Testo da analizzare
——————————

Piazza della Borsa, Treviso 7 aprile 1944

Venezia, 6 aprile 2022  – “Sono trascorsi 78 anni dal primo drammatico bombardamento di Treviso, divenuto per la nostra terra simbolo tragico della guerra con la morte di 1.600 cittadini e la distruzione della città. Da quell’apocalisse, e da altri simili che hanno travolto tutto il Paese, è nata per noi quella consapevolezza del valore della Pace, essenziale a quel progresso umano, sociale ed economico senza precedenti che ha visto protagonista la nostra Regione nel dopoguerra. Oggi stiamo assistendo nuovamente a quello che credevamo ormai impossibile: in Europa c’è ancora chi ritiene la guerra un’opzione da giocarsi sul tavolo della politica, l’aggressione internazionale un atto legittimo, il massacro dei civili un prezzo da pagare”.

Con questo pensiero il presidente della Regione del Veneto, Luca Zaia, ricorda il settantottesimo anniversario del bombardamento alleato che colpì Treviso il 7 aprile, venerdì santo, del 1944. Quando circa 400 bombardieri americani B-17 e B-24, scortati da P-47 e P-38, decollarono per colpire più obiettivi: i B-17 si diressero su Treviso mentre i B-24 su Mestre e Bologna.

Luca Zaia – Presidente della Regione del Veneto

“Le immagini di distruzione e di morte che giungono in questi giorni dall’Ucraina, così come quelle da qualsiasi parte del mondo dove si sta consumando una guerra – prosegue Zaia –, sono l’icona contemporanea di una tragedia che i nostri genitori e i nostri nonni hanno conosciuto. I bambini che muoiono oggi sotto le bombe sono il simbolo del prezzo più assurdo e più crudele pagato alla guerra, proprio come i 123 bambini, a cui è dedicata la chiesetta vicino la sede della Provincia di Treviso, che trovarono la morte sotto le macerie in quel tragico bombardamento del 7 aprile; un luogo in cui non si può non provare dolore e disprezzo per la guerra”.

“Ogni anno, purtroppo, sono sempre meno i testimoni diretti dell’incursione aerea sul capoluogo della Marca e di quell’impegno di ricostruzione che è seguito nella solidarietà e nel lavoro – conclude il Presidente –; a loro va il mio pensiero insieme alle vittime ed ai sopravvissuti di quel giorno ormai lontano. In questo anniversario, sopravvivranno sempre i loro ricordi nei quali trovare la condanna più concreta della guerra e della violenza insieme alla testimonianza del vero significato della Pace. Quella Pace che è urgente anche per il popolo ucraino”.

——————————

Sezione dati
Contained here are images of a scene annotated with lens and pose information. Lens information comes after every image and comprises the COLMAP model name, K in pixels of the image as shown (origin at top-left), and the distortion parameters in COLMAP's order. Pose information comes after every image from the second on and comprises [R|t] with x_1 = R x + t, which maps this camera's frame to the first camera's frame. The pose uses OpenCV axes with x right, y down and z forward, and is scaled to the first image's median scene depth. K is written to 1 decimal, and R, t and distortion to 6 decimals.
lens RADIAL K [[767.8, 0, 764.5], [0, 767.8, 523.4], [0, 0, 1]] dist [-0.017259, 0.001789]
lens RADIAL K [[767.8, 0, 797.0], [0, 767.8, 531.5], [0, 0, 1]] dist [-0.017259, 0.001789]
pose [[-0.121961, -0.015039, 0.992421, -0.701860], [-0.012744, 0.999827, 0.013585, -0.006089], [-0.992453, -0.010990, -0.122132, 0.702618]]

——————————

Compiti da svolgere
a – Quali città dovevano colpire i B-24, secondo il testo sul bombardamento di Treviso?
b – Indica se ciascuna affermazione concorda con il testo sul bombardamento di Treviso, rispondendo sì o no e citando le parole decisive: (i) i B-17 si diressero su Mestre; (ii) il bombardamento avvenne di venerdì santo; (iii) il bombardamento causò la morte di 1.600 cittadini.

Elenco soluzioni
a – Mestre e Bologna.

b –
(i) No: "i B-17 si diressero su Treviso mentre i B-24 su Mestre e Bologna".
(ii) Sì: "il 7 aprile, venerdì santo, del 1944".
(iii) Sì: "con la morte di 1.600 cittadini".